-- Stored data entries --
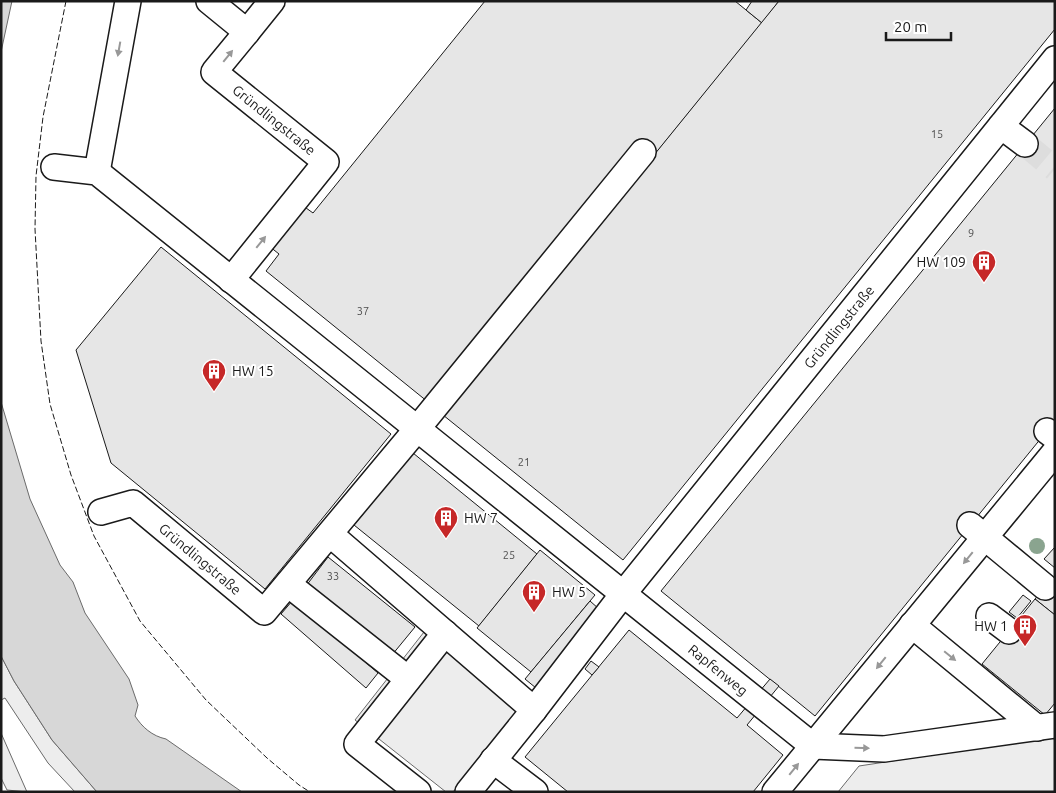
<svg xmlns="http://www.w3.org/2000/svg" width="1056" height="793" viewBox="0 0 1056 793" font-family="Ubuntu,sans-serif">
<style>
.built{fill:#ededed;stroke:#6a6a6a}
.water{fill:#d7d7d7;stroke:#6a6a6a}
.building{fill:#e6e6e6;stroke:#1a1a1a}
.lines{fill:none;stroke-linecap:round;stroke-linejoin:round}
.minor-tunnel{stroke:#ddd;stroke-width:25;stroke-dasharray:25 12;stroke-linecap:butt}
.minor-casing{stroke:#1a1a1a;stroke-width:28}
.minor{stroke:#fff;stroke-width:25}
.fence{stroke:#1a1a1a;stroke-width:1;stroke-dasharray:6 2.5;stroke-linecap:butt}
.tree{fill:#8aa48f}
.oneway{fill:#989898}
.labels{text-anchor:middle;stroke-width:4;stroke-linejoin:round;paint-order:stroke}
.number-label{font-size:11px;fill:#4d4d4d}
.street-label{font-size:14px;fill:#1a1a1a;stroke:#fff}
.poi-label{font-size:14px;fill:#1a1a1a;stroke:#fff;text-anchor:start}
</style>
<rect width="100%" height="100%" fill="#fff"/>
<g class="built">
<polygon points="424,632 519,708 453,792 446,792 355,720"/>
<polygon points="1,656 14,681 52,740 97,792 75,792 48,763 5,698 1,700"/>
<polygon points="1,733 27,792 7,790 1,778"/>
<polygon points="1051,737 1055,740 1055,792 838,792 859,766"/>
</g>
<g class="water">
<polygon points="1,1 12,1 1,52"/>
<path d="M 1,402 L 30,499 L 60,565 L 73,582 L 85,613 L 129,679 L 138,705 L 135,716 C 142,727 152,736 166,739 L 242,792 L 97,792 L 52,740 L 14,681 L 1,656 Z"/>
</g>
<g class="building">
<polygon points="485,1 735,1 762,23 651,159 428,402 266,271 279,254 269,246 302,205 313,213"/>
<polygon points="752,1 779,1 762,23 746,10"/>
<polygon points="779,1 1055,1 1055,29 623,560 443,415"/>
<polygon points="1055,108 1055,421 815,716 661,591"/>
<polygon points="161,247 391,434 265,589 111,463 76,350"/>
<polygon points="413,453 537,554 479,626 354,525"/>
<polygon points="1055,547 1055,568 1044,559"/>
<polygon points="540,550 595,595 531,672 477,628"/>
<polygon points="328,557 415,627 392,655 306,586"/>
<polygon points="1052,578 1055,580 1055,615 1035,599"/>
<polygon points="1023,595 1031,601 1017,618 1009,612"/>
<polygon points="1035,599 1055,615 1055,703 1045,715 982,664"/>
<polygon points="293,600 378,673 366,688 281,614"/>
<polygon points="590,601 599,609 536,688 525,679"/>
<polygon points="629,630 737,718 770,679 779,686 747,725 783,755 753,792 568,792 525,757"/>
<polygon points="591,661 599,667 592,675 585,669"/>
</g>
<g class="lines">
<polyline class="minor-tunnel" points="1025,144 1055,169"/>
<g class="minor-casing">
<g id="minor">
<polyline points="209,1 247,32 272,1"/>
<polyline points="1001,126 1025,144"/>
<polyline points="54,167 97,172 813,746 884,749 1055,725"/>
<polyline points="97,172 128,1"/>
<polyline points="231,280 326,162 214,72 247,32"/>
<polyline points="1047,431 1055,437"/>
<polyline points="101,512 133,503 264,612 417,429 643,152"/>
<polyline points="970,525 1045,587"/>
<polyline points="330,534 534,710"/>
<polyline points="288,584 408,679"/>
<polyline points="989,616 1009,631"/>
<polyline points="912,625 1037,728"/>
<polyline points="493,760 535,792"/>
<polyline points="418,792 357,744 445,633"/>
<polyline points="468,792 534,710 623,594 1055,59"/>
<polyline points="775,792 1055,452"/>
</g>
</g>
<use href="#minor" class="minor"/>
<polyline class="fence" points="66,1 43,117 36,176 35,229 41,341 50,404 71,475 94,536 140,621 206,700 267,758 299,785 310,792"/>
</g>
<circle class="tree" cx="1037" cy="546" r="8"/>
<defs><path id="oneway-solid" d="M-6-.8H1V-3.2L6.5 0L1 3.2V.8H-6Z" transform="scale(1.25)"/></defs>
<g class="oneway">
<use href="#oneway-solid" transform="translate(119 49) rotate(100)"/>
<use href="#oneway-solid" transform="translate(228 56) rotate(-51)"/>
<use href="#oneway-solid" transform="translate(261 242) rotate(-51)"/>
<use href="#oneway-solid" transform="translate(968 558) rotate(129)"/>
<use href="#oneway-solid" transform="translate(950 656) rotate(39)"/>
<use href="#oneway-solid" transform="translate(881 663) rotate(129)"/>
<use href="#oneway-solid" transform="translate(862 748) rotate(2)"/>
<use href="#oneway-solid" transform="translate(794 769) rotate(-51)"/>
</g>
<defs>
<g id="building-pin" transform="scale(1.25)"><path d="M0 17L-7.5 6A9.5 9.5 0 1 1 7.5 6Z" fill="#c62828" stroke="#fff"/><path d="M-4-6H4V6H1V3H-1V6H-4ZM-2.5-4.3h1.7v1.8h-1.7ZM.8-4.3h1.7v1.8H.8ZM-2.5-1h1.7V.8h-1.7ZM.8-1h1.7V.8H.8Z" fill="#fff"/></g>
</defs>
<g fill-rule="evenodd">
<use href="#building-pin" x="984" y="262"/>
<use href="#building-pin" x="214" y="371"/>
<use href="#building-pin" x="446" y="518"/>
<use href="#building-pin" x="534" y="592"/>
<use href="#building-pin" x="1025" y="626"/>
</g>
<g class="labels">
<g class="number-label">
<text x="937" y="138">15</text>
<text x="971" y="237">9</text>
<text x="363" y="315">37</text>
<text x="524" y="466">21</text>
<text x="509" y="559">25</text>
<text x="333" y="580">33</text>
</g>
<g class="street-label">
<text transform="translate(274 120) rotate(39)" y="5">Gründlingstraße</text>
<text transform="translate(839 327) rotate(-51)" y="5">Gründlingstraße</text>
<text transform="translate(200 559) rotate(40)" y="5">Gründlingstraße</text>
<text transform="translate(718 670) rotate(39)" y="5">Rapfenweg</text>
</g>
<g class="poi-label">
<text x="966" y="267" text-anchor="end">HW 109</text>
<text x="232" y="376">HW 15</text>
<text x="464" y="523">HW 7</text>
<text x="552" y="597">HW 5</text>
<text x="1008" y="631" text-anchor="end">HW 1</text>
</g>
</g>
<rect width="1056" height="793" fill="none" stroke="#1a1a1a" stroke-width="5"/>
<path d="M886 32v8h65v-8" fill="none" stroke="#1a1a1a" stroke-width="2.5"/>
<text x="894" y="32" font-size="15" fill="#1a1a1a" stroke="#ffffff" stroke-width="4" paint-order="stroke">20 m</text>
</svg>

--

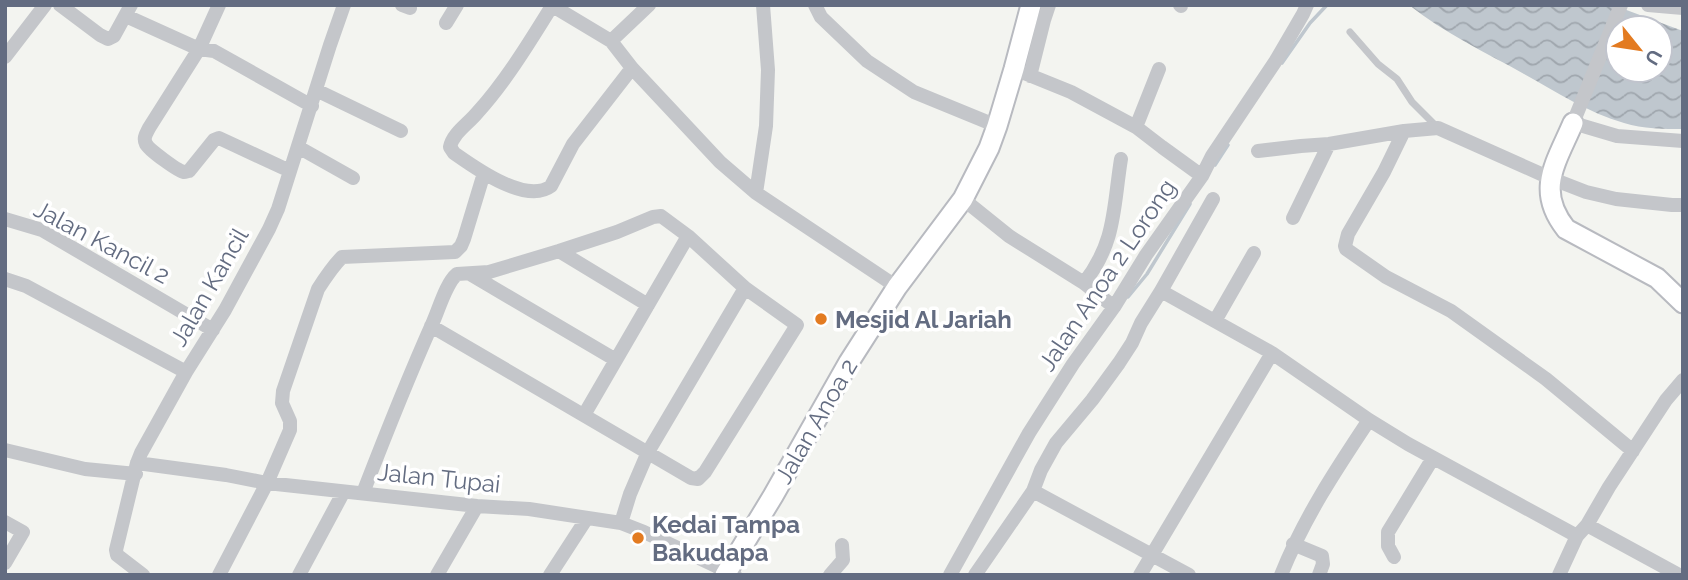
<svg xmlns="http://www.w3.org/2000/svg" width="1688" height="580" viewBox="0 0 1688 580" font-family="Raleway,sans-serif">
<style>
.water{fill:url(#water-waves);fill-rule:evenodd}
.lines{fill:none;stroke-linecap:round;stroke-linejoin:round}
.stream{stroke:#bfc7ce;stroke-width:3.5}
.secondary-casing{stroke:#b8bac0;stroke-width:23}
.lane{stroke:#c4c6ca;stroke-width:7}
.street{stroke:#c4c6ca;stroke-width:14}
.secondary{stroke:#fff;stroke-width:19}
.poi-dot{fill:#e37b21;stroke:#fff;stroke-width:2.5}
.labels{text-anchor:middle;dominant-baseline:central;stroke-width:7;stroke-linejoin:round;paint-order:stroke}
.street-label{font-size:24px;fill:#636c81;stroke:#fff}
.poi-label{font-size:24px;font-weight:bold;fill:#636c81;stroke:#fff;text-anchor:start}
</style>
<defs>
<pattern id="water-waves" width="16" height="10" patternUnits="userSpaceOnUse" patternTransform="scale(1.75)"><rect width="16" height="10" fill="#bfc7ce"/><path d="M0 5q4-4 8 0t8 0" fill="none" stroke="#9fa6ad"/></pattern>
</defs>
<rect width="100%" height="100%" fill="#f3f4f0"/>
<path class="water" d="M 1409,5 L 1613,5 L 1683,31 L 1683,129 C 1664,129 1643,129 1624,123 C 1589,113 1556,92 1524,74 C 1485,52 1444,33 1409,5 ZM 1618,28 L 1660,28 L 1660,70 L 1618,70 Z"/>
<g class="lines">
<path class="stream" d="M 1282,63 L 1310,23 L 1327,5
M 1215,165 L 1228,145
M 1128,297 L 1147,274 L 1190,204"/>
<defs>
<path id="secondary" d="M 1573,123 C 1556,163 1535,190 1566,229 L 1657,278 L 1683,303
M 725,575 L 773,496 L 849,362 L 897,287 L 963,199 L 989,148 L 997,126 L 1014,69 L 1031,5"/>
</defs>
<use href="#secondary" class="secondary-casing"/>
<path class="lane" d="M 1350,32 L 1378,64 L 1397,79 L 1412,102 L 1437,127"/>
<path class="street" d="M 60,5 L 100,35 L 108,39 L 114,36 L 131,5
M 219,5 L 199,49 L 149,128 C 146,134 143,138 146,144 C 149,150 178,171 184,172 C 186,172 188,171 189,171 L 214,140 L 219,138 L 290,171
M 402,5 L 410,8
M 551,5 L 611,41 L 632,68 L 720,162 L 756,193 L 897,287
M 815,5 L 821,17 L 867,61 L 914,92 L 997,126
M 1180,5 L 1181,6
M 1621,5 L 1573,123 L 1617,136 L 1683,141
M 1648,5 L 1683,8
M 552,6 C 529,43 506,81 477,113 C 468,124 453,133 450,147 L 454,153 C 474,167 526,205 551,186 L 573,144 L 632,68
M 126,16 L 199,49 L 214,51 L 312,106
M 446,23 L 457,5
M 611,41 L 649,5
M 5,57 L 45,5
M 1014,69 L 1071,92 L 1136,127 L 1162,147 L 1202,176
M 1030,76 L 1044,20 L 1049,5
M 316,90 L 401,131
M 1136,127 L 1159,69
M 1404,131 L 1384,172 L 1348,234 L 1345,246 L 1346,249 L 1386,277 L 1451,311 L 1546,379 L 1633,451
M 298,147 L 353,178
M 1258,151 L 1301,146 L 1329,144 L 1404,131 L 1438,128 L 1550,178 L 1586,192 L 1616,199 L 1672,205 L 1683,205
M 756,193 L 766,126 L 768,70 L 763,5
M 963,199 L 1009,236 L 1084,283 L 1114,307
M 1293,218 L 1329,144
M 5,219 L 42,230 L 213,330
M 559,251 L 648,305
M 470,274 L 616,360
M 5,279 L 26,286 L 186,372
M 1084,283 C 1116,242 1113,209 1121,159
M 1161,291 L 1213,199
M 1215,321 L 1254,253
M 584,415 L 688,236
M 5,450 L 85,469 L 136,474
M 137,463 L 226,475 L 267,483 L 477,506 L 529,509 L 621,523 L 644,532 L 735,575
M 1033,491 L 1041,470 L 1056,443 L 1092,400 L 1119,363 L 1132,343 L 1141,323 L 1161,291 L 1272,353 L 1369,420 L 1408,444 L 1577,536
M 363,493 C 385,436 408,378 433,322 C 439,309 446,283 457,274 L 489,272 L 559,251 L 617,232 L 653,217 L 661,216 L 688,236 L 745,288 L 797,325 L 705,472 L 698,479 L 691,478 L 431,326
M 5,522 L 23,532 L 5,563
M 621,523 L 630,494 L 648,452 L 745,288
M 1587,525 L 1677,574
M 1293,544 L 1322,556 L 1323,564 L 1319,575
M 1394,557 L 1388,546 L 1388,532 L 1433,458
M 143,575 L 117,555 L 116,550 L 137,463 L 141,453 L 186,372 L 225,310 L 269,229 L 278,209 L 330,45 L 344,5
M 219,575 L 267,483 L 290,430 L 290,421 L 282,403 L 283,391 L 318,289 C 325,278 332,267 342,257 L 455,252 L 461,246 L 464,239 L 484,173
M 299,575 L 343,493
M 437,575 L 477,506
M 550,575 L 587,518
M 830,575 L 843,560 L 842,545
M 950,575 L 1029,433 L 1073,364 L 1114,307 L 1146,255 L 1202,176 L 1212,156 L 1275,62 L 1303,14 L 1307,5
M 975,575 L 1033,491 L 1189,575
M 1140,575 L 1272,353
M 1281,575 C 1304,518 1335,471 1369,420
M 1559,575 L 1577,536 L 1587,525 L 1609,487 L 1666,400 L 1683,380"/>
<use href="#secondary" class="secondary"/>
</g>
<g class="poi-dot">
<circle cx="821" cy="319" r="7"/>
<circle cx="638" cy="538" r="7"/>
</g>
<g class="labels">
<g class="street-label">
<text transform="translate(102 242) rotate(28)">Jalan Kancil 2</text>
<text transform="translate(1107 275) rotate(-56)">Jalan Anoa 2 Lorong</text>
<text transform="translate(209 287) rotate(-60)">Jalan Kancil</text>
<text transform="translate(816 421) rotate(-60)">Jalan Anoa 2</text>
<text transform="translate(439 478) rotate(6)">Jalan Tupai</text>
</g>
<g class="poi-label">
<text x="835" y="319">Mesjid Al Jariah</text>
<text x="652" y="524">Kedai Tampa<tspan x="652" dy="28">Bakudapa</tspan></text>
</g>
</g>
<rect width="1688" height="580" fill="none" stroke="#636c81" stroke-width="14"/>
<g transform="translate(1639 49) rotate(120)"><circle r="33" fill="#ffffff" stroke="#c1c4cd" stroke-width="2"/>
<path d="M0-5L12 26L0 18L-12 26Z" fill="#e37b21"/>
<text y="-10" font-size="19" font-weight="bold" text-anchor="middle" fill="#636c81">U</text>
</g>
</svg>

...

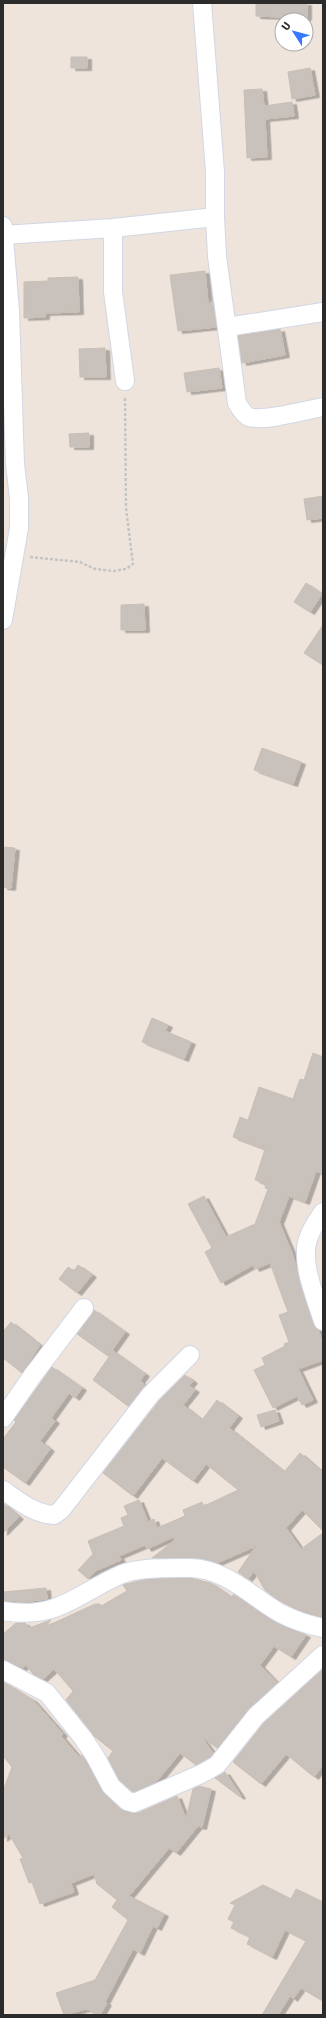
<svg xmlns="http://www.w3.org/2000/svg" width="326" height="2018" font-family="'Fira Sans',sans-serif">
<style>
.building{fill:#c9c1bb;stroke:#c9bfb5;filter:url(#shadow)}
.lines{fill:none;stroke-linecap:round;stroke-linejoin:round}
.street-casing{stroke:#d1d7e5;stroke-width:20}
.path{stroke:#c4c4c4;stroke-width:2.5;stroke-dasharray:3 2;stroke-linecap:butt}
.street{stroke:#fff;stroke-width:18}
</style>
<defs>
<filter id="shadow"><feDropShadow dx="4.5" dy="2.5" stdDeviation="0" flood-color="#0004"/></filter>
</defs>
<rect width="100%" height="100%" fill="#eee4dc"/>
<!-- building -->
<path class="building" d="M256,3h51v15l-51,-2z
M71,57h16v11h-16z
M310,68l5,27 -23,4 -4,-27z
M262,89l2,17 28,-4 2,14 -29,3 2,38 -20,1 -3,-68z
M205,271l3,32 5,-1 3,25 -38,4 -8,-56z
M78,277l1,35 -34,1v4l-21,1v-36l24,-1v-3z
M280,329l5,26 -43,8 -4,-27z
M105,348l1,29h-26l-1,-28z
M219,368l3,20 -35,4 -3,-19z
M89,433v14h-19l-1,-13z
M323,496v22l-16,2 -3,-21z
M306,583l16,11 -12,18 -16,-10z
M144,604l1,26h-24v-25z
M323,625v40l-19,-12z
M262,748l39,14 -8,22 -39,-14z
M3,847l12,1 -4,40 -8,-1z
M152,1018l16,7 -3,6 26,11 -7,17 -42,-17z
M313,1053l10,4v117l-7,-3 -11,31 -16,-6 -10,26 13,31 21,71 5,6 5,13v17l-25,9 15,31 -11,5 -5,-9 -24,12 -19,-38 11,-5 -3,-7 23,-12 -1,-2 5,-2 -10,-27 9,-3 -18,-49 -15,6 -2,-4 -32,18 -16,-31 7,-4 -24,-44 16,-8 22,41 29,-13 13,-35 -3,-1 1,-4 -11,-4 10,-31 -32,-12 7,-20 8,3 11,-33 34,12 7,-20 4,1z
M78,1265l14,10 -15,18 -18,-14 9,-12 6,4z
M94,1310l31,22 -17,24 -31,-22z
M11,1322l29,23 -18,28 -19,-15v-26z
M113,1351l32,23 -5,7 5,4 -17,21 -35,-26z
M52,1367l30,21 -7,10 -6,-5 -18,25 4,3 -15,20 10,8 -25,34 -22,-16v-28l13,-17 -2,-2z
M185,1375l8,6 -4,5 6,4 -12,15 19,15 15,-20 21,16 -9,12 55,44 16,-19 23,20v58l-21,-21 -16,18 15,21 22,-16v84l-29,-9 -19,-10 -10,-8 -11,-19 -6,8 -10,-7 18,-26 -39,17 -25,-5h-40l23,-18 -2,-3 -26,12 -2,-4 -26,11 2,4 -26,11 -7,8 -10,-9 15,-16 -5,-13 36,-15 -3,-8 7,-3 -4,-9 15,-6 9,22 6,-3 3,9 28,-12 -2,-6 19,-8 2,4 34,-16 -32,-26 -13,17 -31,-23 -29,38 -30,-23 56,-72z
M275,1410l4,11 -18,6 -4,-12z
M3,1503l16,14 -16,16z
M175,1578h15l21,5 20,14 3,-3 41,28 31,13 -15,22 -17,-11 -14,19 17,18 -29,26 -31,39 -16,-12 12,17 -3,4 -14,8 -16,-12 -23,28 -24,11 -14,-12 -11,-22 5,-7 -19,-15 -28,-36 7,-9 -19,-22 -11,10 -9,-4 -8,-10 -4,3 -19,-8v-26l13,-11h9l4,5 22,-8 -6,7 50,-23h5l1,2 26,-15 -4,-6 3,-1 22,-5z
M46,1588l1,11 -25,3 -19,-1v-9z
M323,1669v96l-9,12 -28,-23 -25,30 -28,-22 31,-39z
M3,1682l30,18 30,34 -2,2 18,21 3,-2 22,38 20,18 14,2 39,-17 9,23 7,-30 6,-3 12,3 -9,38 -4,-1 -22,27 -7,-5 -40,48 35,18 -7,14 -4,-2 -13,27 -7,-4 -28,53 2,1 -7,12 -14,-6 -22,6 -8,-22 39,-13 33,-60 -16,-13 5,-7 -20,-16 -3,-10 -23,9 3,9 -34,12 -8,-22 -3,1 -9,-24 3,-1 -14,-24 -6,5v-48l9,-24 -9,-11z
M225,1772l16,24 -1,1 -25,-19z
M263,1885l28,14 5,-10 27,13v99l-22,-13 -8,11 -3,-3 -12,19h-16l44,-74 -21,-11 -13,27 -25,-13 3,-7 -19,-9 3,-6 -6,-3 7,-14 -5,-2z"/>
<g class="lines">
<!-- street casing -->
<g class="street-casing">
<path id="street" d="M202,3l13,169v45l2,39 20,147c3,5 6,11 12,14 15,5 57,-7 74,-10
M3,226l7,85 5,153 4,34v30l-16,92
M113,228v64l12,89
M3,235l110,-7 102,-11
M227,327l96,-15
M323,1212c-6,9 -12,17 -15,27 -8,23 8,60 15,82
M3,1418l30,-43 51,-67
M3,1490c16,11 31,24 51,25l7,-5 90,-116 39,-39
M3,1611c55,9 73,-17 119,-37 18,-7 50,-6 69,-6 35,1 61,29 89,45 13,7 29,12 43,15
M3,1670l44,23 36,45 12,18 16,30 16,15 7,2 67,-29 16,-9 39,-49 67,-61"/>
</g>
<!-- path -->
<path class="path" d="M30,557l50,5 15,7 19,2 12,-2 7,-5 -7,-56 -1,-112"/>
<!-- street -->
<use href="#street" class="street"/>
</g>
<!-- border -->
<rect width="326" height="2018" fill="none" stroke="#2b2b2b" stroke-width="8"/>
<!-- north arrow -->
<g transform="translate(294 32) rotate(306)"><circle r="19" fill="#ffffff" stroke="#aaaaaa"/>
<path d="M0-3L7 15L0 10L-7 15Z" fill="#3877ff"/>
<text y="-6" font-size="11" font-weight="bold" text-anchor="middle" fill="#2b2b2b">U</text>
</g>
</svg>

-- DESCRIPTION OF THE TASK --
The word "filter" may appear in lines of the entries. State how many lines hold it, as a number alone.

-- RESPONSE AREA --
2